Beyond Compliance: The Human Side of the Principal Agent Problem

12 January, 2026

For a long time, organizations have struggled with the Principal Agent Problem, and the latest reports for 2024-2025 indicate that annual global corporate fraud is estimated at around $500 Billion.

Let me first explain what does the Principal Agent mean? The Principal is the individual or entity that delegates authority (for example, a shareholder, employer, or voter), while The Agent is the individual or entity authorized to act on the principal’s behalf (such as a manager, employee, politician, real estate agent, or lawyer).

Many corporate governance practices were introduced to address this issue, as a large proportion of fraud cases have historically been committed by internal actors (agents) who often possess more information about the business than the principal (owner).
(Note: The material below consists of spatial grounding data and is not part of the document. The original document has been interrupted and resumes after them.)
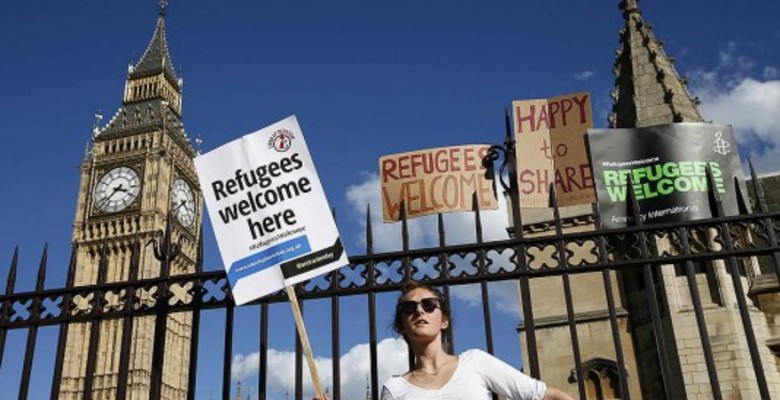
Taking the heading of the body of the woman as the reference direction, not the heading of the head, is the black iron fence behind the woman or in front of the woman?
behind

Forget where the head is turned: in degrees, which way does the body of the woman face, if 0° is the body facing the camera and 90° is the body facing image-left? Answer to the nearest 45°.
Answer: approximately 0°

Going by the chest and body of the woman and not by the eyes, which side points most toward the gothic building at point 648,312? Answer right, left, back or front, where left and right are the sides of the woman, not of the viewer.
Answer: back

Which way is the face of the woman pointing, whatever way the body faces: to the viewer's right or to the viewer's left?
to the viewer's left
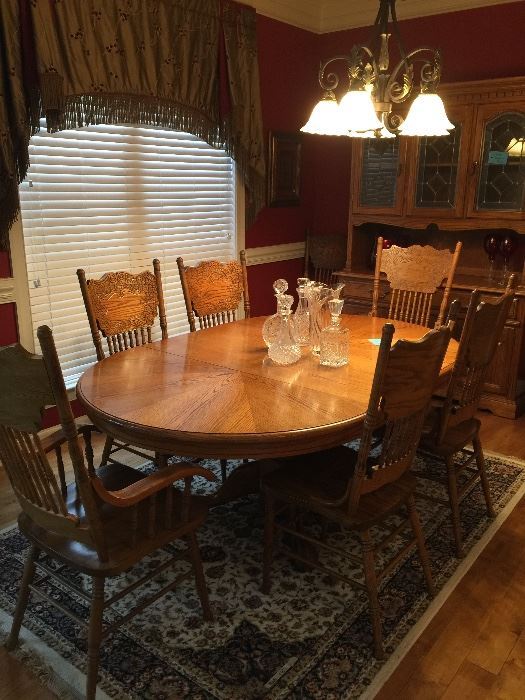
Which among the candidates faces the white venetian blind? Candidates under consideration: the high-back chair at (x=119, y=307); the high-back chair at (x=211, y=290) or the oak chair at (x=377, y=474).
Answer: the oak chair

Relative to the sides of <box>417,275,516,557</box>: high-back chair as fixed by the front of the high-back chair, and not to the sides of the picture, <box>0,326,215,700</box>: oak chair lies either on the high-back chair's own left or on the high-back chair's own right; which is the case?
on the high-back chair's own left

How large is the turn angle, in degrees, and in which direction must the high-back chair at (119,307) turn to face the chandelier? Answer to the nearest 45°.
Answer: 0° — it already faces it

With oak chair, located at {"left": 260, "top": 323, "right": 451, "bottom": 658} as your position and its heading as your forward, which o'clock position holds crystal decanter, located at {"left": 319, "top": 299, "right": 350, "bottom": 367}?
The crystal decanter is roughly at 1 o'clock from the oak chair.

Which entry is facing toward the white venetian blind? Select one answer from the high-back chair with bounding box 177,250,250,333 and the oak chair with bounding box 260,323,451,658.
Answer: the oak chair

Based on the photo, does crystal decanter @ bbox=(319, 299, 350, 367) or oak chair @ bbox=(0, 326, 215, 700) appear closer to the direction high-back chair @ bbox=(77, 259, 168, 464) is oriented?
the crystal decanter

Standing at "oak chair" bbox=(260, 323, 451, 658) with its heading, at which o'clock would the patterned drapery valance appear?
The patterned drapery valance is roughly at 12 o'clock from the oak chair.

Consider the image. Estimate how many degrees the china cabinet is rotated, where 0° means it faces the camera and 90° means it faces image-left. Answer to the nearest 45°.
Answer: approximately 45°

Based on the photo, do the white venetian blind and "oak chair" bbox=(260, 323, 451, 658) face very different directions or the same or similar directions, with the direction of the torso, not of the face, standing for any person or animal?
very different directions

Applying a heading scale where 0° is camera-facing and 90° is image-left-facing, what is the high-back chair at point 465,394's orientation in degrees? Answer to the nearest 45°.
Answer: approximately 135°

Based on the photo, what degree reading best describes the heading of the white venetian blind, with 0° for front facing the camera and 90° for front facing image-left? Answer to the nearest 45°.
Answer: approximately 315°
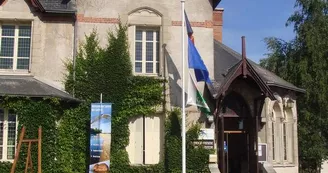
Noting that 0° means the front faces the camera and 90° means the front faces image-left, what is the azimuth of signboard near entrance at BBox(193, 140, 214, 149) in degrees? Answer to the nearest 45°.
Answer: approximately 0°

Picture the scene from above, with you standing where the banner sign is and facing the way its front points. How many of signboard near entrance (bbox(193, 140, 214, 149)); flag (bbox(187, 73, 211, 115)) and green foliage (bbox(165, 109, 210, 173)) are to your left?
3

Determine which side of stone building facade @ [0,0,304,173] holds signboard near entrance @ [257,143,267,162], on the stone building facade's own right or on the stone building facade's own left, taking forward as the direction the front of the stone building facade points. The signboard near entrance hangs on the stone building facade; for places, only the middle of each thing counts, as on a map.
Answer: on the stone building facade's own left

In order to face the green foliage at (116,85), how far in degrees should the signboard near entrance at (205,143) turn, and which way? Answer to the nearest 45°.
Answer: approximately 90° to its right

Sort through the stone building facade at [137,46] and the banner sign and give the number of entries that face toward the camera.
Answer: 2

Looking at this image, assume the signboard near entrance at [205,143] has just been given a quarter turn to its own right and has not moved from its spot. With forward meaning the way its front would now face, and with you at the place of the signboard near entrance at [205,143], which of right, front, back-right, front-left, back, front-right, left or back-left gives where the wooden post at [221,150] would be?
back-right

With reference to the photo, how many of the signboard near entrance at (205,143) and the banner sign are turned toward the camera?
2

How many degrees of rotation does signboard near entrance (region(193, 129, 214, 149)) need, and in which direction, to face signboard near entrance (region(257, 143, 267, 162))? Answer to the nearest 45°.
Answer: approximately 135° to its left

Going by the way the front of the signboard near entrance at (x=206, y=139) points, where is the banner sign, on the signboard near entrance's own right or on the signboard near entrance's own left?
on the signboard near entrance's own right

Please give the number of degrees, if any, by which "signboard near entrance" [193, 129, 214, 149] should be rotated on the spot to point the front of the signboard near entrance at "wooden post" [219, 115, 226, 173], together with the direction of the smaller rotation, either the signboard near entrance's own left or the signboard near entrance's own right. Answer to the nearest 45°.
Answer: approximately 135° to the signboard near entrance's own left
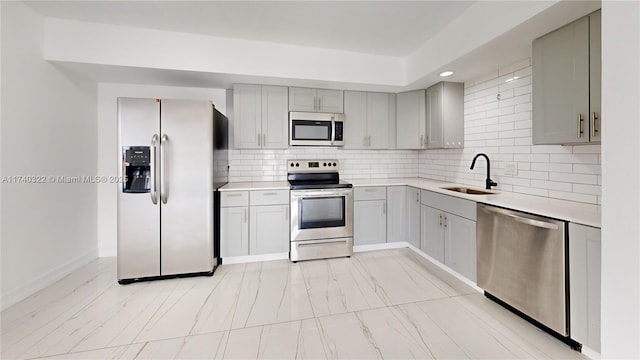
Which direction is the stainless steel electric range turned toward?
toward the camera

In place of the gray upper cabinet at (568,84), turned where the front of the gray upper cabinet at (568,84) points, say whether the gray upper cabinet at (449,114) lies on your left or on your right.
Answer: on your right

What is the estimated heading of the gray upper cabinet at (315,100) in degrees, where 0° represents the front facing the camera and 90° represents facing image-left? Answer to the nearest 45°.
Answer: approximately 0°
In the UK, this led to the introduction of the Cadbury Code in the 1990s, which later evolved into the Combined Code on Corporate Governance. In the US, the Sarbanes Oxley Act was introduced in 2002; these practices helped establish governance structures to prevent fraud and protect shareholder wealth.

Since the early development of corporate governance, organizations have progressively introduced stronger internal controls, starting with financial controls and annual reporting mechanisms, then quality and process controls, risk management, IT controls, and, more recently, environmental, social, and cybersecurity responsibilities.

But still the core issue remains, it’s the human and social side of running the organizations. As Mervyn King noted, “Organizations need to practice qualitative corporate governance rather than quantitative governance,” and “You cannot legislate good behavior.”

This quote highlights the need to look beyond rules and compliance that the recent practices of corporate governance couldn’t tackle such as employees’ bad personal behavior and many poor corporate practices that can still be traced back to the Principal Agent Problem, including, but not limited to:

  • Poor hiring decisions based on referrals or personal relationships.
  • Resistance to new initiatives that could drive the organization’s growth.
  • Shutting down creative ideas to avoid additional commitments.
  • Not working full contractual hours.
  • Misuse of company resources.

At the end senior leaders must actively embed trust, ethical conduct, and positive behaviors within their organizations, especially in the age of AI, where human judgment, collaboration, and soft skills will become even more critical and important for effective execution across organizational boundaries.